Market Risk Management

*THESE CALCULATIONS ARE VERY COMPLICATED, TAKE YOUR TIME AND ANSWER CORRECTLY*

QUESTION 1

Suppose that the change in the value of a portfolio over a one-day time period is normal with a mean of zero and a standard deviation of $5 million. The first-order autocorrelation of daily changes is 0.1.

1. The five-day 97.5% VaR is $......... million.

Round your answer to two decimal places (e.g.,12.23million)

2. The five-day 99% VaR is $......... million.

Round your answer to two decimal places (e.g.,12.23million)

QUESTION 2

Losses for 250 different scenarios are ranked in the table below.

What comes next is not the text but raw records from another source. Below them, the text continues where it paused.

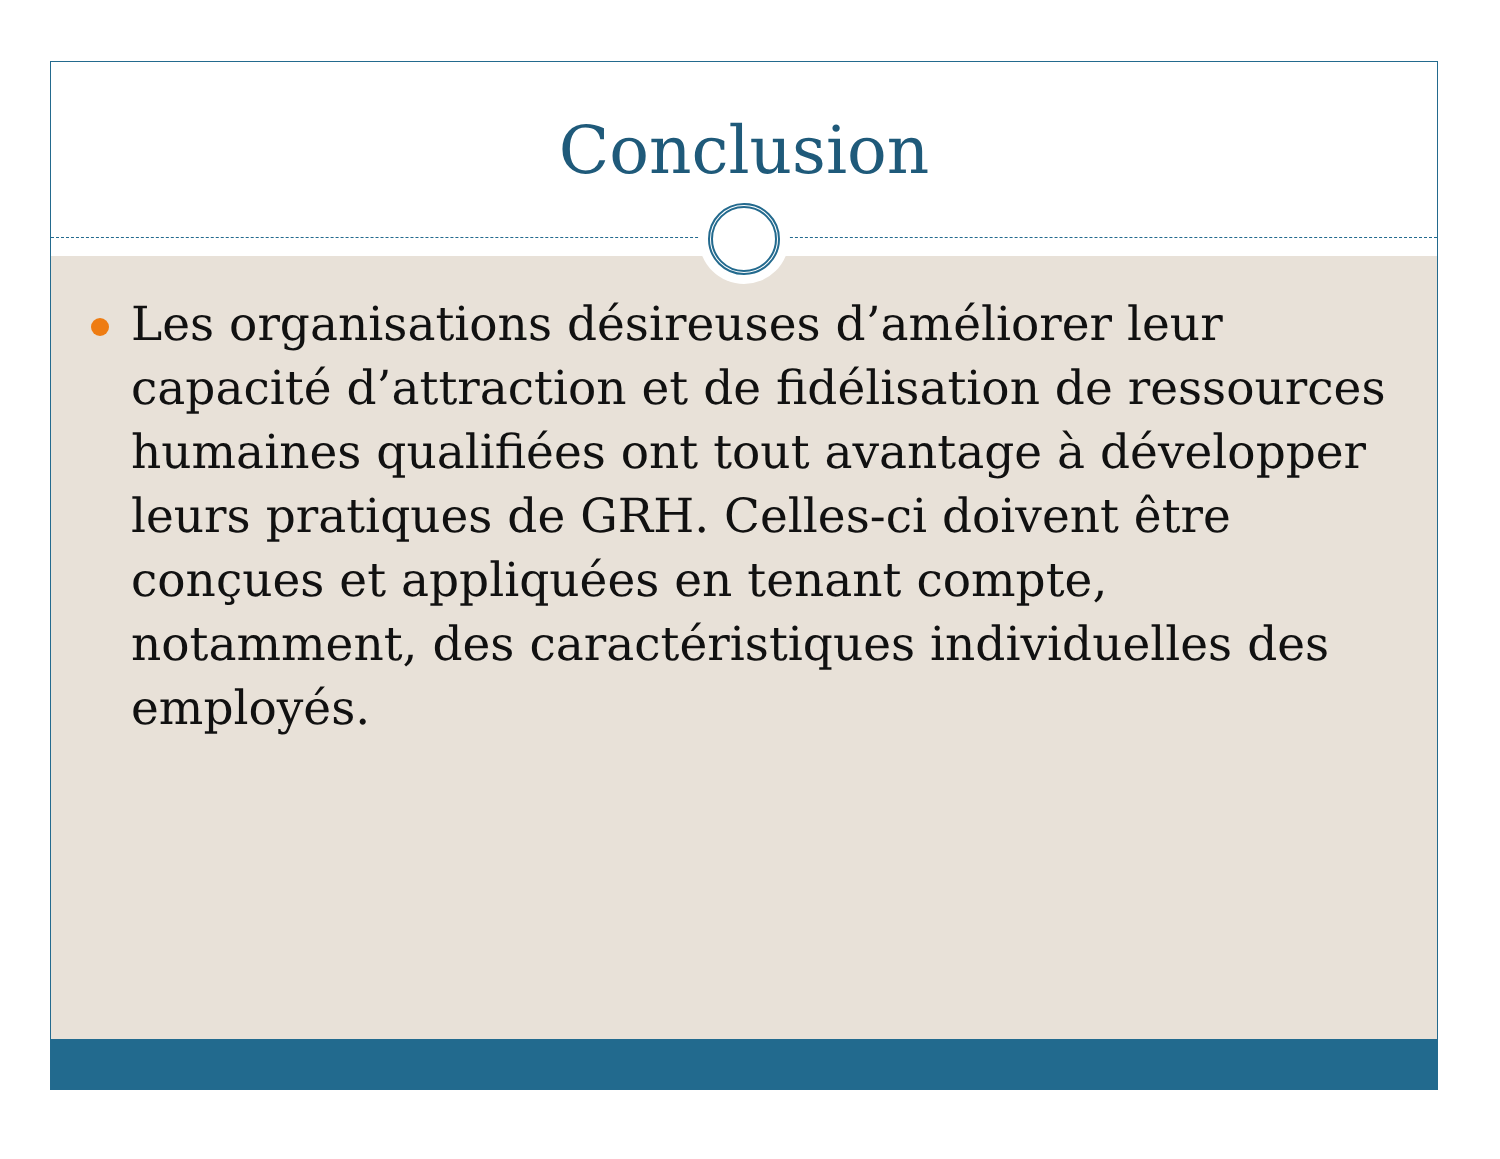Conclusion
Les organisations désireuses d’améliorer leur capacité d’attraction et de fidélisation de ressources humaines qualifiées ont tout avantage à développer leurs pratiques de GRH. Celles-ci doivent être conçues et appliquées en tenant compte, notamment, des caractéristiques individuelles des employés.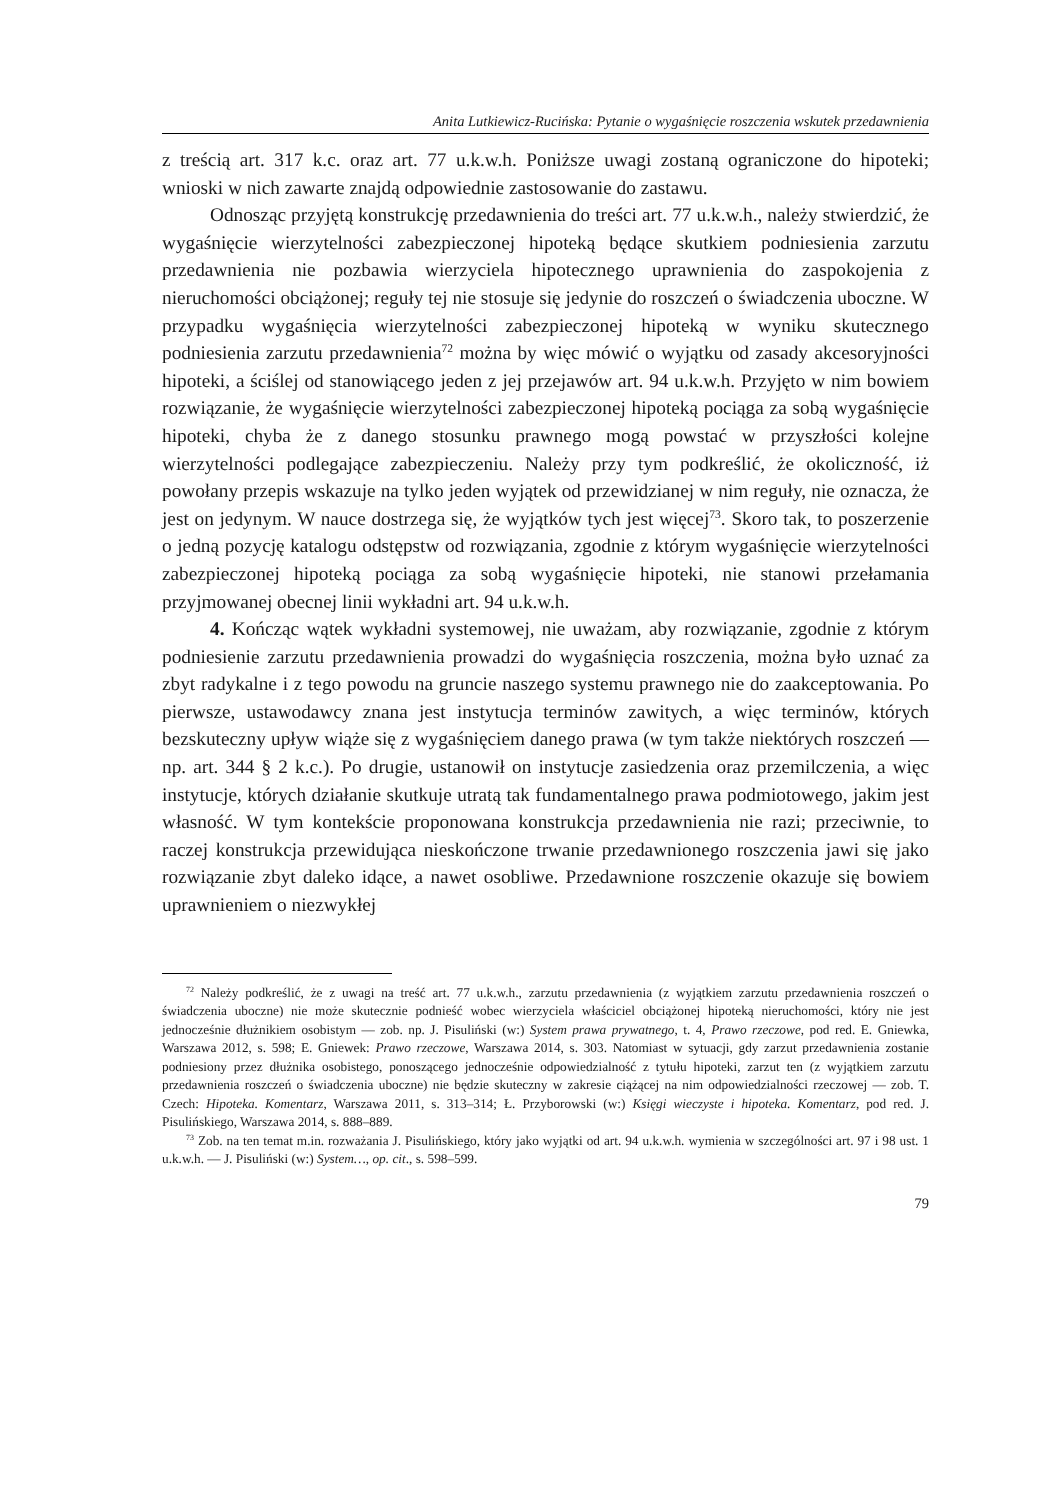Anita Lutkiewicz-Rucińska: Pytanie o wygaśnięcie roszczenia wskutek przedawnienia
z treścią art. 317 k.c. oraz art. 77 u.k.w.h. Poniższe uwagi zostaną ograniczone do hipoteki; wnioski w nich zawarte znajdą odpowiednie zastosowanie do zastawu.
Odnosząc przyjętą konstrukcję przedawnienia do treści art. 77 u.k.w.h., należy stwierdzić, że wygaśnięcie wierzytelności zabezpieczonej hipoteką będące skutkiem podniesienia zarzutu przedawnienia nie pozbawia wierzyciela hipotecznego uprawnienia do zaspokojenia z nieruchomości obciążonej; reguły tej nie stosuje się jedynie do roszczeń o świadczenia uboczne. W przypadku wygaśnięcia wierzytelności zabezpieczonej hipoteką w wyniku skutecznego podniesienia zarzutu przedawnienia<sup>72</sup> można by więc mówić o wyjątku od zasady akcesoryjności hipoteki, a ściślej od stanowiącego jeden z jej przejawów art. 94 u.k.w.h. Przyjęto w nim bowiem rozwiązanie, że wygaśnięcie wierzytelności zabezpieczonej hipoteką pociąga za sobą wygaśnięcie hipoteki, chyba że z danego stosunku prawnego mogą powstać w przyszłości kolejne wierzytelności podlegające zabezpieczeniu. Należy przy tym podkreślić, że okoliczność, iż powołany przepis wskazuje na tylko jeden wyjątek od przewidzianej w nim reguły, nie oznacza, że jest on jedynym. W nauce dostrzega się, że wyjątków tych jest więcej<sup>73</sup>. Skoro tak, to poszerzenie o jedną pozycję katalogu odstępstw od rozwiązania, zgodnie z którym wygaśnięcie wierzytelności zabezpieczonej hipoteką pociąga za sobą wygaśnięcie hipoteki, nie stanowi przełamania przyjmowanej obecnej linii wykładni art. 94 u.k.w.h.
4. Kończąc wątek wykładni systemowej, nie uważam, aby rozwiązanie, zgodnie z którym podniesienie zarzutu przedawnienia prowadzi do wygaśnięcia roszczenia, można było uznać za zbyt radykalne i z tego powodu na gruncie naszego systemu prawnego nie do zaakceptowania. Po pierwsze, ustawodawcy znana jest instytucja terminów zawitych, a więc terminów, których bezskuteczny upływ wiąże się z wygaśnięciem danego prawa (w tym także niektórych roszczeń — np. art. 344 § 2 k.c.). Po drugie, ustanowił on instytucje zasiedzenia oraz przemilczenia, a więc instytucje, których działanie skutkuje utratą tak fundamentalnego prawa podmiotowego, jakim jest własność. W tym kontekście proponowana konstrukcja przedawnienia nie razi; przeciwnie, to raczej konstrukcja przewidująca nieskończone trwanie przedawnionego roszczenia jawi się jako rozwiązanie zbyt daleko idące, a nawet osobliwe. Przedawnione roszczenie okazuje się bowiem uprawnieniem o niezwykłej
<sup>72</sup> Należy podkreślić, że z uwagi na treść art. 77 u.k.w.h., zarzutu przedawnienia (z wyjątkiem zarzutu przedawnienia roszczeń o świadczenia uboczne) nie może skutecznie podnieść wobec wierzyciela właściciel obciążonej hipoteką nieruchomości, który nie jest jednocześnie dłużnikiem osobistym — zob. np. J. Pisuliński (w:) System prawa prywatnego, t. 4, Prawo rzeczowe, pod red. E. Gniewka, Warszawa 2012, s. 598; E. Gniewek: Prawo rzeczowe, Warszawa 2014, s. 303. Natomiast w sytuacji, gdy zarzut przedawnienia zostanie podniesiony przez dłużnika osobistego, ponoszącego jednocześnie odpowiedzialność z tytułu hipoteki, zarzut ten (z wyjątkiem zarzutu przedawnienia roszczeń o świadczenia uboczne) nie będzie skuteczny w zakresie ciążącej na nim odpowiedzialności rzeczowej — zob. T. Czech: Hipoteka. Komentarz, Warszawa 2011, s. 313–314; Ł. Przyborowski (w:) Księgi wieczyste i hipoteka. Komentarz, pod red. J. Pisulińskiego, Warszawa 2014, s. 888–889.
<sup>73</sup> Zob. na ten temat m.in. rozważania J. Pisulińskiego, który jako wyjątki od art. 94 u.k.w.h. wymienia w szczególności art. 97 i 98 ust. 1 u.k.w.h. — J. Pisuliński (w:) System…, op. cit., s. 598–599.
79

Losses ranked from highest to lowest for 250 scenarios

Scenario number

Losses

212

R201 389 000

249

R191 269 000

133

R185 127 000

89

R184 450 000

100

R182 707 000

123

R180 105 000

44

R172 224 000

...

...

...

...

...

...

The 95% VaR can be estimated as the fourth-worst loss.

1. The estimated 95% VaR is R ............

Enter a numerical number without spaces or commas for thousand separators (E.g 172224000)

2. The expected shortfall using historical simulation is the average of the losses that are better / worse than VaR.

3. The Expected Shortfall using the historical simulation is R ........

Enter a numerical number without spaces or commas for thousand separators (E.g 172224)

QUESTION 3

1. A fund manager announces that the fund's one-month 95% VaR is 6.5% of the size of the portfolio being managed. You have an investment of $100,000 in the fund. How do you interpret the portfolio manager's announcement?There is a 5% chance that you will lose $ .......... or more during a one-month period.

2.Suppose the expected shortfalls calculated for two segments of a business are $55 million and $110 million. The correlation between the losses is estimated as 0.5. The ExpectedShortfall is $ ........ million.

Round your answer to two decimal places (e.g.,12.23million)

QUESTION 4

Suppose that the change in the value of a portfolio over a one-day time period is normal with a mean of zero and a standard deviation of $5 million.

1.The one-day 97.5% VaR is $ .......... million.

Round your answer to two decimal places (e.g.,12.23million)

2.The five-day 97.5% VaR is $ ........... million.

Round your answer to two decimal places (e.g.,12.23million)

3. The five-day 99% VaR is $ ............ million.